_Rows from a dataset:_
####
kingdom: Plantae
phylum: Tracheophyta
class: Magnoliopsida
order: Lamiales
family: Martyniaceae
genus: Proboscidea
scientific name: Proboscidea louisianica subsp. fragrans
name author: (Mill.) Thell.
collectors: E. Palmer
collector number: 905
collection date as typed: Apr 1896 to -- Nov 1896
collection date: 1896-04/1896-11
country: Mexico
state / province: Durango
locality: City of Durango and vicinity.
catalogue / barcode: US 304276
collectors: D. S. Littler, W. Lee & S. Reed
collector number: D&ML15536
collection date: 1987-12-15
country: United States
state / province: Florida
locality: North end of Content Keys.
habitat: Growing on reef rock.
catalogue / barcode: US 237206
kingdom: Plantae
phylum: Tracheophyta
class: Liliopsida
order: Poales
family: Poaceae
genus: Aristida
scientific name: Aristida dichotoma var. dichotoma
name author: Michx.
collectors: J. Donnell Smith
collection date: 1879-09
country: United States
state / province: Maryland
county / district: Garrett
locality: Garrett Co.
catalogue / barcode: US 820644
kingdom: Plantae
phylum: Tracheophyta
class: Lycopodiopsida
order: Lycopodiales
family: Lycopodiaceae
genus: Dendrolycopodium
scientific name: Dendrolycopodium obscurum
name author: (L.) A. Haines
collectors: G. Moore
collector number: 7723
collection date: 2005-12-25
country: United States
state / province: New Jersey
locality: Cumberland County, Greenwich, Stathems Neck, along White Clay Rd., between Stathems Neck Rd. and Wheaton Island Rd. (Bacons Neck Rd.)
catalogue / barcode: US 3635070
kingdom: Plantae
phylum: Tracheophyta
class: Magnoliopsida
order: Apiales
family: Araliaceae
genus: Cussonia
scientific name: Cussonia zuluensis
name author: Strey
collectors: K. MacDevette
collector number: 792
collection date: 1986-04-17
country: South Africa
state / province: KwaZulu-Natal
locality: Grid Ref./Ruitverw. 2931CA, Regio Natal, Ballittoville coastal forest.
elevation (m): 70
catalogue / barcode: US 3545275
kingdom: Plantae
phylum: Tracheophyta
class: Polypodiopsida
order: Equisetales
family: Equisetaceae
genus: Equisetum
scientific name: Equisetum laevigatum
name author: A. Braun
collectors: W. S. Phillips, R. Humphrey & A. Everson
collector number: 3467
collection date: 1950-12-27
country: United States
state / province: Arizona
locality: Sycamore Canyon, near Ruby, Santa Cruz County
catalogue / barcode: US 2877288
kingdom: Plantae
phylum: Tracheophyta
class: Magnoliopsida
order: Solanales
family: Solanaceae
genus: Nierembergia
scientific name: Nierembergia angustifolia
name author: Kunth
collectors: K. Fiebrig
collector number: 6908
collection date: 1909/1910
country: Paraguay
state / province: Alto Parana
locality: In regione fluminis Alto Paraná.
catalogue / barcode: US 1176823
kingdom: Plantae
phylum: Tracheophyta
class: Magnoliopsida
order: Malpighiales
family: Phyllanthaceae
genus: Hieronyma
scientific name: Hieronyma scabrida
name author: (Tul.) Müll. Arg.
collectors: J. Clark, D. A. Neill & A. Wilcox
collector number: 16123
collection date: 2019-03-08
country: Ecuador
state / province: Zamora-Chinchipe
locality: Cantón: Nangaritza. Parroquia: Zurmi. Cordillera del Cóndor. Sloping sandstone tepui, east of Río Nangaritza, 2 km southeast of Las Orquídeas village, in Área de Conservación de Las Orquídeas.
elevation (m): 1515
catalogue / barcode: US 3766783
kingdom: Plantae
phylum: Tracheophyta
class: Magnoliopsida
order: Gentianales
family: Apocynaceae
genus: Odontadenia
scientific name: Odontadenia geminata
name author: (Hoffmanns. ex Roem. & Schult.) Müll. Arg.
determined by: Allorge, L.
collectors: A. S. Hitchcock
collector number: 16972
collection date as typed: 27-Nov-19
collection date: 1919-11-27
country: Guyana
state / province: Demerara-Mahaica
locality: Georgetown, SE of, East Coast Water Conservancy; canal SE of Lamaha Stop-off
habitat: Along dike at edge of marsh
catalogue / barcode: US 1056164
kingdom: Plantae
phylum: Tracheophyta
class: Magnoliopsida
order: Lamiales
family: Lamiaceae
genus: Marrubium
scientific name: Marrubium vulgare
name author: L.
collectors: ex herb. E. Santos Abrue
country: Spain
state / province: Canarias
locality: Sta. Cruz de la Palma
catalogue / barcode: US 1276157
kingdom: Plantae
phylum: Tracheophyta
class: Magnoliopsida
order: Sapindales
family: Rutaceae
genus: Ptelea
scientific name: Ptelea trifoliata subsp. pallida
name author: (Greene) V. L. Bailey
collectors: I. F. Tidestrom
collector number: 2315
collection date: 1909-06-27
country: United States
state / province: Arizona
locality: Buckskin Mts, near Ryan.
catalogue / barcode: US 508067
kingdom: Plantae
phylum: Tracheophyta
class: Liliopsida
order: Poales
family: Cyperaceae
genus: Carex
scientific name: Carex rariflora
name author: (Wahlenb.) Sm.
####
Write out the records again, replacing "collectors" with "collected by" wherever it appears and keeping everything else the same.

_Exercise answer:_
kingdom: Plantae
phylum: Tracheophyta
class: Magnoliopsida
order: Lamiales
family: Martyniaceae
genus: Proboscidea
scientific name: Proboscidea louisianica subsp. fragrans
name author: (Mill.) Thell.
collected by: E. Palmer
collector number: 905
collection date as typed: Apr 1896 to -- Nov 1896
collection date: 1896-04/1896-11
country: Mexico
state / province: Durango
locality: City of Durango and vicinity.
catalogue / barcode: US 304276
collected by: D. S. Littler, W. Lee & S. Reed
collector number: D&ML15536
collection date: 1987-12-15
country: United States
state / province: Florida
locality: North end of Content Keys.
habitat: Growing on reef rock.
catalogue / barcode: US 237206
kingdom: Plantae
phylum: Tracheophyta
class: Liliopsida
order: Poales
family: Poaceae
genus: Aristida
scientific name: Aristida dichotoma var. dichotoma
name author: Michx.
collected by: J. Donnell Smith
collection date: 1879-09
country: United States
state / province: Maryland
county / district: Garrett
locality: Garrett Co.
catalogue / barcode: US 820644
kingdom: Plantae
phylum: Tracheophyta
class: Lycopodiopsida
order: Lycopodiales
family: Lycopodiaceae
genus: Dendrolycopodium
scientific name: Dendrolycopodium obscurum
name author: (L.) A. Haines
collected by: G. Moore
collector number: 7723
collection date: 2005-12-25
country: United States
state / province: New Jersey
locality: Cumberland County, Greenwich, Stathems Neck, along White Clay Rd., between Stathems Neck Rd. and Wheaton Island Rd. (Bacons Neck Rd.)
catalogue / barcode: US 3635070
kingdom: Plantae
phylum: Tracheophyta
class: Magnoliopsida
order: Apiales
family: Araliaceae
genus: Cussonia
scientific name: Cussonia zuluensis
name author: Strey
collected by: K. MacDevette
collector number: 792
collection date: 1986-04-17
country: South Africa
state / province: KwaZulu-Natal
locality: Grid Ref./Ruitverw. 2931CA, Regio Natal, Ballittoville coastal forest.
elevation (m): 70
catalogue / barcode: US 3545275
kingdom: Plantae
phylum: Tracheophyta
class: Polypodiopsida
order: Equisetales
family: Equisetaceae
genus: Equisetum
scientific name: Equisetum laevigatum
name author: A. Braun
collected by: W. S. Phillips, R. Humphrey & A. Everson
collector number: 3467
collection date: 1950-12-27
country: United States
state / province: Arizona
locality: Sycamore Canyon, near Ruby, Santa Cruz County
catalogue / barcode: US 2877288
kingdom: Plantae
phylum: Tracheophyta
class: Magnoliopsida
order: Solanales
family: Solanaceae
genus: Nierembergia
scientific name: Nierembergia angustifolia
name author: Kunth
collected by: K. Fiebrig
collector number: 6908
collection date: 1909/1910
country: Paraguay
state / province: Alto Parana
locality: In regione fluminis Alto Paraná.
catalogue / barcode: US 1176823
kingdom: Plantae
phylum: Tracheophyta
class: Magnoliopsida
order: Malpighiales
family: Phyllanthaceae
genus: Hieronyma
scientific name: Hieronyma scabrida
name author: (Tul.) Müll. Arg.
collected by: J. Clark, D. A. Neill & A. Wilcox
collector number: 16123
collection date: 2019-03-08
country: Ecuador
state / province: Zamora-Chinchipe
locality: Cantón: Nangaritza. Parroquia: Zurmi. Cordillera del Cóndor. Sloping sandstone tepui, east of Río Nangaritza, 2 km southeast of Las Orquídeas village, in Área de Conservación de Las Orquídeas.
elevation (m): 1515
catalogue / barcode: US 3766783
kingdom: Plantae
phylum: Tracheophyta
class: Magnoliopsida
order: Gentianales
family: Apocynaceae
genus: Odontadenia
scientific name: Odontadenia geminata
name author: (Hoffmanns. ex Roem. & Schult.) Müll. Arg.
determined by: Allorge, L.
collected by: A. S. Hitchcock
collector number: 16972
collection date as typed: 27-Nov-19
collection date: 1919-11-27
country: Guyana
state / province: Demerara-Mahaica
locality: Georgetown, SE of, East Coast Water Conservancy; canal SE of Lamaha Stop-off
habitat: Along dike at edge of marsh
catalogue / barcode: US 1056164
kingdom: Plantae
phylum: Tracheophyta
class: Magnoliopsida
order: Lamiales
family: Lamiaceae
genus: Marrubium
scientific name: Marrubium vulgare
name author: L.
collected by: ex herb. E. Santos Abrue
country: Spain
state / province: Canarias
locality: Sta. Cruz de la Palma
catalogue / barcode: US 1276157
kingdom: Plantae
phylum: Tracheophyta
class: Magnoliopsida
order: Sapindales
family: Rutaceae
genus: Ptelea
scientific name: Ptelea trifoliata subsp. pallida
name author: (Greene) V. L. Bailey
collected by: I. F. Tidestrom
collector number: 2315
collection date: 1909-06-27
country: United States
state / province: Arizona
locality: Buckskin Mts, near Ryan.
catalogue / barcode: US 508067
kingdom: Plantae
phylum: Tracheophyta
class: Liliopsida
order: Poales
family: Cyperaceae
genus: Carex
scientific name: Carex rariflora
name author: (Wahlenb.) Sm.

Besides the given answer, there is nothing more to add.